Tarea asignada A: ¿Puedes anotar sin ningún cambio el pasaje del texto sobre el Plan de la Patria que se abre con las palabras que contienen “El Plan de la” y se cierra con “de lo ajeno.”?
Tarea asignada B: ¿Cómo seguiría el texto sobre el Plan de la Patria a partir de su última oración? Escribe esa continuación.

Extracto seleccionado:
-*-*-
El Plan de la Patria: el momento de los sueños

Es impensable un cambio de época sin una transformación cultural en nuestra sociedad, o tal vez deba decir, sin un retorno a nuestras raíces culturales, afianzando los cambios en una sólida base identitaria. Esto quiere decir, entre otras cosas, que cada individuo se reconozca en sus propias raíces, estableciendo una posición, un juicio y una mirada de sí mismo y de lo ajeno.

Esto que propongo no es un nuevo pregón en estas tierras, nuestras culturas originarias, antes de sufrir la invasión y el arrase por parte de los europeos, ya poseían un suelo firme, una cosmovisión, una ética y una estética definida y robusta, de donde nacía las relaciones entre los hombres y la tierra, la dadora de vida. Fue Simón Rodríguez, quien hace más de doscientos años, dejó sus pasos regados por las montañas y desiertos andinos prodigando ideas nuevas para una Patria naciente, sintetizadas en una “colonización de la América con sus propios habitantes”; hombres y mujeres “sociables e instruidos”, sintiéndose parte de una cultura, hijos de una tierra mestiza.
-*-*-
Los datos:
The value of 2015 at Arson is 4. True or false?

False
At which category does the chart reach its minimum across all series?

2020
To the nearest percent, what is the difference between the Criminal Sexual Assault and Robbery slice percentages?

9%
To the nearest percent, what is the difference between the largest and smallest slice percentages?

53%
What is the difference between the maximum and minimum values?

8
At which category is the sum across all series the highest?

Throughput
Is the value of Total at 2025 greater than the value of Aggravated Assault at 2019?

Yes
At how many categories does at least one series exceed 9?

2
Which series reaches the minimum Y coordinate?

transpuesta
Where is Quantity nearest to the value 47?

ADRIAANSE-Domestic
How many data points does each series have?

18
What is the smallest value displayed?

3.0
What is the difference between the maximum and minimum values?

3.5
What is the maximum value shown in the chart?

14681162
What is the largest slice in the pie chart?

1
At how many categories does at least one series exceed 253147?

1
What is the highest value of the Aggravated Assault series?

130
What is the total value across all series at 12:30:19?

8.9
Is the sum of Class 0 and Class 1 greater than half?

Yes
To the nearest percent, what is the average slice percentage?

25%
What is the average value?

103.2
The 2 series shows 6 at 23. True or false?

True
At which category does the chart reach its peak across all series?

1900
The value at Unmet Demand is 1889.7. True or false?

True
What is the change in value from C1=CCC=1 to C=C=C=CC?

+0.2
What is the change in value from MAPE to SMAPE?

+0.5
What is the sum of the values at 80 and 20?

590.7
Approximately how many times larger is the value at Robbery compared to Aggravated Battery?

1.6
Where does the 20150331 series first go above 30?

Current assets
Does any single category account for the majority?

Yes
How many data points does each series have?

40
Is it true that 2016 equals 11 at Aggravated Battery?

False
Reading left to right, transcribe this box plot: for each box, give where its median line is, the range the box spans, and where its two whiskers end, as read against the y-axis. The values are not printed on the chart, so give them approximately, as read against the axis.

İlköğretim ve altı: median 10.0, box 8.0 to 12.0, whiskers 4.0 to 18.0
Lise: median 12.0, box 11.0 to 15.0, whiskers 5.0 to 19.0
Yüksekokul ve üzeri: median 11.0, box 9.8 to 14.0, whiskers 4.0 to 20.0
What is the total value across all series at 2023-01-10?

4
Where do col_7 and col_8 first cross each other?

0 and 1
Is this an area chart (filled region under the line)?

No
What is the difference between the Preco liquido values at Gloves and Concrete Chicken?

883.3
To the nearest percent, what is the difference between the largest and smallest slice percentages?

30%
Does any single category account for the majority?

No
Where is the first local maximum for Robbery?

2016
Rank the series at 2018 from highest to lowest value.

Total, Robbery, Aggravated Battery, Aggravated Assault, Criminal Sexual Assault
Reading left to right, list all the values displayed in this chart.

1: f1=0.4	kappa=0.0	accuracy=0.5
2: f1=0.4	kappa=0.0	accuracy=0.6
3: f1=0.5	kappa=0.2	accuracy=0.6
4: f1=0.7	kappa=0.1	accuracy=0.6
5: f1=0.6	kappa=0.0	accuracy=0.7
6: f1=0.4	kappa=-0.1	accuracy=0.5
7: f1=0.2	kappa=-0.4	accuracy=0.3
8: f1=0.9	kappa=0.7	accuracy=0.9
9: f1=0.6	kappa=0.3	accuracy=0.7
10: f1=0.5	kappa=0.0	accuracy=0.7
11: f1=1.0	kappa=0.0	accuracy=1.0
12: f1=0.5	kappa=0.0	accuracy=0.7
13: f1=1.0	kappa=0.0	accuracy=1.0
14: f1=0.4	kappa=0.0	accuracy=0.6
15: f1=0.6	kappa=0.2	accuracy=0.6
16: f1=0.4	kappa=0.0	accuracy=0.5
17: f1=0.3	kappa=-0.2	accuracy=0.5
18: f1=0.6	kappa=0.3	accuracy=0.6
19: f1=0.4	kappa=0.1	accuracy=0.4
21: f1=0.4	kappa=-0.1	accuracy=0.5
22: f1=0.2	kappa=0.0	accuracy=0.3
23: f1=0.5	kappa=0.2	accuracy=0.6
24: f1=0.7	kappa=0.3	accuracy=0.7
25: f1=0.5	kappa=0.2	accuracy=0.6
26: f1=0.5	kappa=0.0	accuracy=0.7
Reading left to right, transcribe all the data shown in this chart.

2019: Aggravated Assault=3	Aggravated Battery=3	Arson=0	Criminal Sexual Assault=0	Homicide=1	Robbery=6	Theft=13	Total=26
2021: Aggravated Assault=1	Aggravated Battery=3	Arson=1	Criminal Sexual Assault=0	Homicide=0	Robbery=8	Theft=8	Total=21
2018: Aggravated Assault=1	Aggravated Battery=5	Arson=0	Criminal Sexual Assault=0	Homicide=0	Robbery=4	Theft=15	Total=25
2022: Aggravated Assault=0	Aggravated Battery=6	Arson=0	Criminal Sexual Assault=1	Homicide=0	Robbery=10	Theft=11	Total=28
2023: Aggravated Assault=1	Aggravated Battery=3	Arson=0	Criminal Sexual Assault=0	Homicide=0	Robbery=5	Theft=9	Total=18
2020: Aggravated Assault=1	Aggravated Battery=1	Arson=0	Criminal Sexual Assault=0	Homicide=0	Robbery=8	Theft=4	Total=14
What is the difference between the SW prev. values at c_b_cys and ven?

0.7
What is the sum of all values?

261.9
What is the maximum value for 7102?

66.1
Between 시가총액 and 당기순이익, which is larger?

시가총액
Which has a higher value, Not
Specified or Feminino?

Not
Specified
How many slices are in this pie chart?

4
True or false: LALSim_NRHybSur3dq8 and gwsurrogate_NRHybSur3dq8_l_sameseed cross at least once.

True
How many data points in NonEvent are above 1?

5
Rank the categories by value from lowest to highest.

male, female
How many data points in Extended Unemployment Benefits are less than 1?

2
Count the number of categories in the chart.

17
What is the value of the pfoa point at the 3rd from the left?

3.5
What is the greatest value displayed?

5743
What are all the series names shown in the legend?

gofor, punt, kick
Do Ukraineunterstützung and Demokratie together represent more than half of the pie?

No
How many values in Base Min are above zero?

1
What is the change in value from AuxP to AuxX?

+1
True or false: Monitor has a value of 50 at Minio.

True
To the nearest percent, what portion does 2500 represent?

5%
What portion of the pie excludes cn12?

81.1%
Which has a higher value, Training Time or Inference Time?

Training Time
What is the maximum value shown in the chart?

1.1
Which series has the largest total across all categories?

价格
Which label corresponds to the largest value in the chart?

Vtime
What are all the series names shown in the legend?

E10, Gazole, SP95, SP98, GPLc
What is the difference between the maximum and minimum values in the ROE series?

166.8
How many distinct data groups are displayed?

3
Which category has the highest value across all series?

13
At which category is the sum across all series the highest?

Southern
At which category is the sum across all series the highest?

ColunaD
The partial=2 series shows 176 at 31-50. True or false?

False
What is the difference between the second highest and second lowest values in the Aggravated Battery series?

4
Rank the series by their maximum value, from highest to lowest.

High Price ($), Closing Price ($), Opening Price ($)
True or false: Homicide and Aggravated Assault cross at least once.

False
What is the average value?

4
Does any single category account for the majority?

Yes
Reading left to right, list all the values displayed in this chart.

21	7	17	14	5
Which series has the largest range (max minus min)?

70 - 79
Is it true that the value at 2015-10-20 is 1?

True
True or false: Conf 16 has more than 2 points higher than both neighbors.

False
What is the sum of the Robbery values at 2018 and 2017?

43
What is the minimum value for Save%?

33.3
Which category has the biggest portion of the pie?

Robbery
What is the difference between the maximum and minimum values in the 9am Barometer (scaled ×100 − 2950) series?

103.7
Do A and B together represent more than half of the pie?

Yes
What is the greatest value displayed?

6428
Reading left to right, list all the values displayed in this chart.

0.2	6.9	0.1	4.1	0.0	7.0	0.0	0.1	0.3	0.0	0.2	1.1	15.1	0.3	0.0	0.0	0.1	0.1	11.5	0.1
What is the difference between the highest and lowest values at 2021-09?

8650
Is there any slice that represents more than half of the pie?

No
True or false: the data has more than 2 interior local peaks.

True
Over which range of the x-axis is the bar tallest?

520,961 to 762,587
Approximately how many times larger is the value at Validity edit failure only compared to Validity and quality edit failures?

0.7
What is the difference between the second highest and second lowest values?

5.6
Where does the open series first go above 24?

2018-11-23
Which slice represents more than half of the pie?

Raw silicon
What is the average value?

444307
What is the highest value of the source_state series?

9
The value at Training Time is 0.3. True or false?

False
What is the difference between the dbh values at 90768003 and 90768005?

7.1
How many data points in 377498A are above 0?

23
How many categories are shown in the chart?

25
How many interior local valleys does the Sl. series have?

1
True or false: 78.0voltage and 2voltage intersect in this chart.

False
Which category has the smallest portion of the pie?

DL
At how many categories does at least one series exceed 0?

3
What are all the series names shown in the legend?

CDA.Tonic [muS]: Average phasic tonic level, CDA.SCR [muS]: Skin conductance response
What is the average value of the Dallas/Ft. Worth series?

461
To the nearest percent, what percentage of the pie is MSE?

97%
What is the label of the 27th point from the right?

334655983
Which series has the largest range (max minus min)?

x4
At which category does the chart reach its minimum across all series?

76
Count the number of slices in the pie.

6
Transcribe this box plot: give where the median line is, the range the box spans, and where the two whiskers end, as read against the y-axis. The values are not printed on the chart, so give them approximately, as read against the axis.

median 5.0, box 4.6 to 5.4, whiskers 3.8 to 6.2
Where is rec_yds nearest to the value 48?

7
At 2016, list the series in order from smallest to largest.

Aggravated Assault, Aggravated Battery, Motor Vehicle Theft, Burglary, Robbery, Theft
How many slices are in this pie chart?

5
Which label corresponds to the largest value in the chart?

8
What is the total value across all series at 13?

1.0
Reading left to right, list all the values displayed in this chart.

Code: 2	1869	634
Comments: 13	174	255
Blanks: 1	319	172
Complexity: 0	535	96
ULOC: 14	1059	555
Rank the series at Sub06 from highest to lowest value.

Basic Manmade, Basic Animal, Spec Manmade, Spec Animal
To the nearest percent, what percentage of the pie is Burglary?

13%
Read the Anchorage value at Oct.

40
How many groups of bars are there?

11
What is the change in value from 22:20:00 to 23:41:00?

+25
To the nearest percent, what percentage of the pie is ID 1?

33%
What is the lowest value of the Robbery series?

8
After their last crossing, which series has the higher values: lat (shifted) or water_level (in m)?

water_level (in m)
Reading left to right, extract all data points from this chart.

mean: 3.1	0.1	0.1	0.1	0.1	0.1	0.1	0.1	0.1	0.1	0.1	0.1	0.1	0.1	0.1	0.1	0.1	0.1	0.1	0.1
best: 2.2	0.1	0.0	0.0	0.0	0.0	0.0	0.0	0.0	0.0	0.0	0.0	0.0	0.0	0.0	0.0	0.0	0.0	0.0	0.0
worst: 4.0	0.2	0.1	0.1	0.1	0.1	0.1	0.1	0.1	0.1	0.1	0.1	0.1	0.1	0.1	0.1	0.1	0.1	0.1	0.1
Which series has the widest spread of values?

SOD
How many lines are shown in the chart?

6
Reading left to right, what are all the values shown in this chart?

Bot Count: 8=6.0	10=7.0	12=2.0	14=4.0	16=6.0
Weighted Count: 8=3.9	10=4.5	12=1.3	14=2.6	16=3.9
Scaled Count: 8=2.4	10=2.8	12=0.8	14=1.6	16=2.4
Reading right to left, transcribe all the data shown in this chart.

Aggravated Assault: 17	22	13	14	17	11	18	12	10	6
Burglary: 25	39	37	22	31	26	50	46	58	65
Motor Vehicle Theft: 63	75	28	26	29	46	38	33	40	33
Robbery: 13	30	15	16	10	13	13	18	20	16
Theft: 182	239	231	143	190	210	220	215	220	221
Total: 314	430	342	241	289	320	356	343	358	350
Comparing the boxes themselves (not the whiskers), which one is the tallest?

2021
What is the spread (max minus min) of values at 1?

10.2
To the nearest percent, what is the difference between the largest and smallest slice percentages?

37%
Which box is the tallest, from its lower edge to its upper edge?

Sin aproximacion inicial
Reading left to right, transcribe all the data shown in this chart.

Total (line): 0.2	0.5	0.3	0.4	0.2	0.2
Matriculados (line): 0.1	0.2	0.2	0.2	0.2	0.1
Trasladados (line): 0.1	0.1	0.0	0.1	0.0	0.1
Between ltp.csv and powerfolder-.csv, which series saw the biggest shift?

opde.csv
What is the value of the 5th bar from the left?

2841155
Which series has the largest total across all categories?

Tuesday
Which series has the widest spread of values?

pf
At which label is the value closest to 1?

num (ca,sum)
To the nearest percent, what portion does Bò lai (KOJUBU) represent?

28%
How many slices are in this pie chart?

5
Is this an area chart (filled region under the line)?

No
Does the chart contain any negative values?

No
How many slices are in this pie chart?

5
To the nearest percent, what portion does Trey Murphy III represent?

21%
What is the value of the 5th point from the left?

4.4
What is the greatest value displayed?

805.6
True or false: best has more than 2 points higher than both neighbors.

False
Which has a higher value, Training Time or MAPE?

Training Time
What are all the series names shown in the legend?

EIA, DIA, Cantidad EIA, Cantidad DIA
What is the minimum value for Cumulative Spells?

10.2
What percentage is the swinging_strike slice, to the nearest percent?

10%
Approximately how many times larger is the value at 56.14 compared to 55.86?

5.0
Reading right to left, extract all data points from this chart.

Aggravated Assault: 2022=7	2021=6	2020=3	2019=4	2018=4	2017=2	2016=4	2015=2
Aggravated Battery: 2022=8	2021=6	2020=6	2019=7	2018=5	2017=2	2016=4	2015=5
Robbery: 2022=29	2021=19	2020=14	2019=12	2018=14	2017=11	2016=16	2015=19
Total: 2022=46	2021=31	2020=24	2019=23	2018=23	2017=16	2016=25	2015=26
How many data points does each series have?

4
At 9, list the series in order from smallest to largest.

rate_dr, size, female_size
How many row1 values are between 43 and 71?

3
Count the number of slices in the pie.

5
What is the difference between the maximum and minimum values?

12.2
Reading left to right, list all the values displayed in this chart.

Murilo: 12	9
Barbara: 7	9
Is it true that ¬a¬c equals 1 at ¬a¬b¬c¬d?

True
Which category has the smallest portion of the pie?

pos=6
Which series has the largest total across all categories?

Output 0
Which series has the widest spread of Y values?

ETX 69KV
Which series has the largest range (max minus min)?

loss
-*-*-
Espacio de respuesta A:
El Plan de la Patria: el momento de los sueños

Es impensable un cambio de época sin una transformación cultural en nuestra sociedad, o tal vez deba decir, sin un retorno a nuestras raíces culturales, afianzando los cambios en una sólida base identitaria. Esto quiere decir, entre otras cosas, que cada individuo se reconozca en sus propias raíces, estableciendo una posición, un juicio y una mirada de sí mismo y de lo ajeno.

Espacio de respuesta B:
Quizá el pecado de algunos hombres sea el oficio de soñador, ir demasiado lejos de su propio tiempo. Pero qué sería de la humanidad sin el derecho a la utopía, la fuerza de creer en un futuro de mundos posibles.

El tiempo que vive nuestra Patria, y hablo de Latinoamérica, es un llamado a la reflexión y a la apropiación del conocimiento; ser conscientes, por ejemplo, de lo que diferencia a un modelo de sociedad que oprime y explota, y otro que libera e iguala. En Venezuela, el Presidente ha convocado a un diseño colectivo de una estrategia, una determinación plural que reivindica el insumo vital de la participación popular en una Revolución. Es un acto de soberanía que nos indica que el Poder Popular no es un simple cliché vacío, una frase sin contenido.

La discusión del Plan de la Patria, es un proceso de ampliación del ejercicio de la democracia, inusual, cuando no inexistente en muchos países del mundo; es triste ver como algunos, obnubilados y en un estado de negación absoluta, reniegan de la belleza y fertilidad de la posibilidad de participación abierta por la Revolución Bolivariana, la construcción de una realidad mejor, partiendo desde las raíces y necesidades de nuestros espacios próximos.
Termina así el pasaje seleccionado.